Now the search engine has generally used the hyper-chain analysis technology, in addition to analyzing the content of the index page itself, also analyzes the index of all links to the page URL, Anchortext, and even the surrounding text. So, sometimes, even if a page a does not have a word like "Demon Satan", but if there is another page B with the link "Demon Satan" point to the page A, then users search "Devil Satan" can also find page A. Also, if there are more pages (C, D, E, F ...). Use the link named "Demon Satan" to point to this page a, or give the source page of the link (B, C, D, E, F ...). The better, then page A will be considered more relevant when users search for "Demon Satan", and the ranking will be more forward.
The principles of search engines can be seen as three steps: Crawl Web pages from the Internet → set up index databases → search for sorting in the index database.
Crawl Web pages from the Internet
Use the spider System program, which automatically collects Web pages from the Internet, automatically access the Internet and crawl through all the URLs in any Web page, repeat the process, and collect all the pages crawled.
Setting up an index database
Analysis of the collected Web pages by analyzing the index system program to extract the relevant page information (including the URL of the page, the type of the code, the keywords contained in the page content, the location of the keyword, the time, the size, the link to other pages, etc.), and according to a certain correlation algorithm, Get the relevance (or importance) of each of the pages to the content of the page and each keyword in the hyperlink, and then use the relevant information to build the index database for the Web page.
Searching for sorting in the index database
When the user enters a keyword search, the search system program from the Web page index database to find all the relevant Web pages that match the keyword. Because all relevant web pages for the relevance of the keyword has already been good, so just according to the availability of the relevance of the ranking, the higher the correlation, the ranking the more forward.
Finally, the page generation system organizes the link address of the search result and the content summary of the page to return to the user.

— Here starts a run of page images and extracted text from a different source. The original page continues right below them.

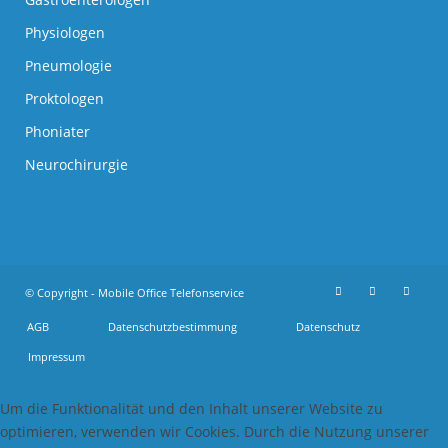
Physiologen
Pneumologie
Proktologen
Phoniater
Neurochirurgie
© Copyright - Mobile Office Telefonservice
AGB
Datenschutzbestimmung
Datenschutz
Impressum
Um die Funktionalität und den Inhalt unserer Website zu
optimieren, verwenden wir Cookies. Durch die Nutzung unserer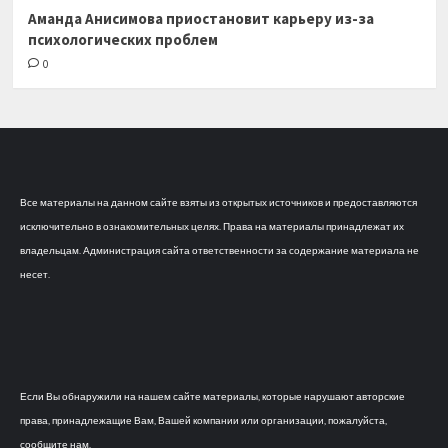
Аманда Анисимова приостановит карьеру из-за
психологических проблем
0
Все материалы на данном сайте взяты из открытых источников и предоставляются
исключительно в ознакомительных целях. Права на материалы принадлежат их
владельцам. Администрация сайта ответственности за содержание материала не
несет.
Если Вы обнаружили на нашем сайте материалы, которые нарушают авторские
права, принадлежащие Вам, Вашей компании или организации, пожалуйста,
сообщите нам.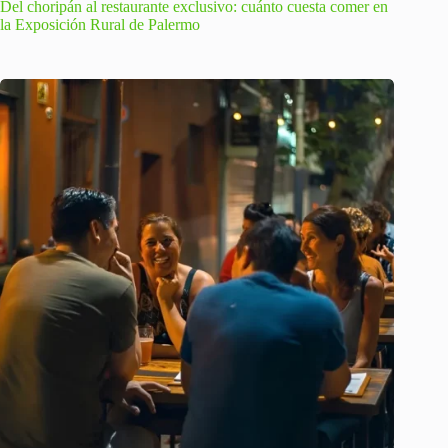
Del choripán al restaurante exclusivo: cuánto cuesta comer en
la Exposición Rural de Palermo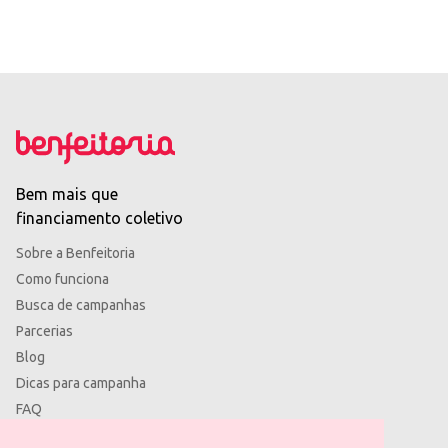
Bem mais que
financiamento coletivo
Sobre a Benfeitoria
Como funciona
Busca de campanhas
Parcerias
Blog
Dicas para campanha
FAQ
Termos de uso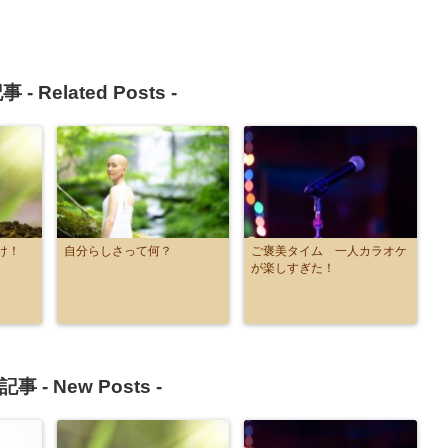
事 -
Related Posts
-
け！
自分らしさって何？
ご褒美タイム 一人カラオケ
が楽しすぎた！
記事 -
New Posts
-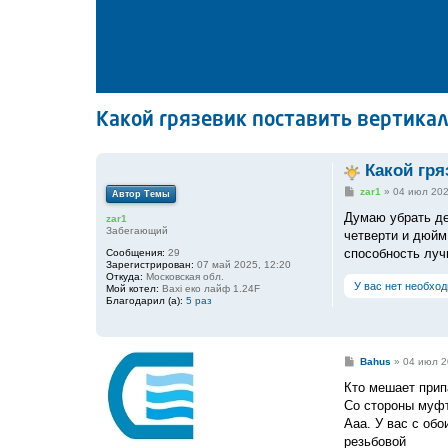
Какой грязевик поставить вертика
Какой гря
С
zar1
»
04 июл 202
Автор Темы
о
о
Думаю убрать де
zar1
б
Забегающий
четверти и дюйм
щ
е
способность луч
Сообщения:
29
н
Зарегистрирован:
07 май 2025, 12:20
и
Откуда:
Московская обл.
У вас нет необхо
е
Мой котел:
Baxi еко лайф 1.24F
Благодарил (а):
5 раз
С
Bahus
»
04 июл 2
о
о
Кто мешает прип
б
Со стороны муфт
щ
е
Ааа. У вас с обо
н
резьбовой
и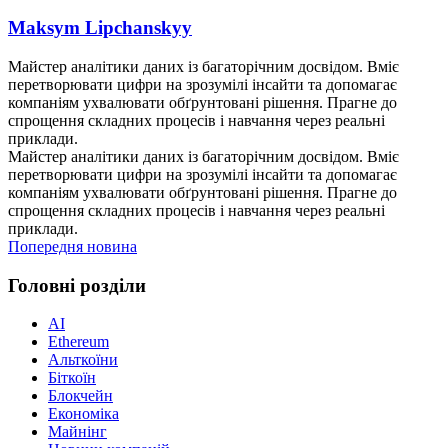
Maksym Lipchanskyy
Майстер аналітики даних із багаторічним досвідом. Вміє
перетворювати цифри на зрозумілі інсайти та допомагає
компаніям ухвалювати обґрунтовані рішення. Прагне до
спрощення складних процесів і навчання через реальні
приклади.
Майстер аналітики даних із багаторічним досвідом. Вміє
перетворювати цифри на зрозумілі інсайти та допомагає
компаніям ухвалювати обґрунтовані рішення. Прагне до
спрощення складних процесів і навчання через реальні
приклади.
Попередня новина
Головні розділи
AI
Ethereum
Альткоїни
Біткоїн
Блокчейн
Економіка
Майнінг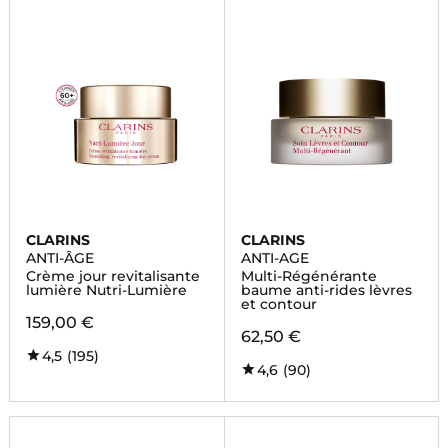
CLARINS
CLARINS
ANTI-ÂGE
ANTI-AGE
Crème jour revitalisante
Multi-Régénérante
lumière Nutri-Lumière
baume anti-rides lèvres
et contour
159,00 €
62,50 €
4,5
(195)
4,6
(90)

Spider of search engines generally have to visit all pages regularly (the cycle of each search engine is different, may be days, weeks or months, may also be different importance of the page has different frequency update, update the index database to reflect the content of the Web page updates, add new Web information, remove dead links, and reorder them according to the content of the page and the changes in the link relationship. In this way, the contents and changes of the Web page are reflected in the results of the user's query.
The content source of this page is from Internet, which doesn't represent Alibaba Cloud's opinion;
products and services mentioned on that page don't have any relationship with Alibaba Cloud. If the
content of the page makes you feel confusing, please write us an email, we will handle the problem
within 5 days after receiving your email.
If you find any instances of plagiarism from the community, please send an email to:
info-contact@alibabacloud.com
and provide relevant evidence. A staff member will contact you within 5 working days.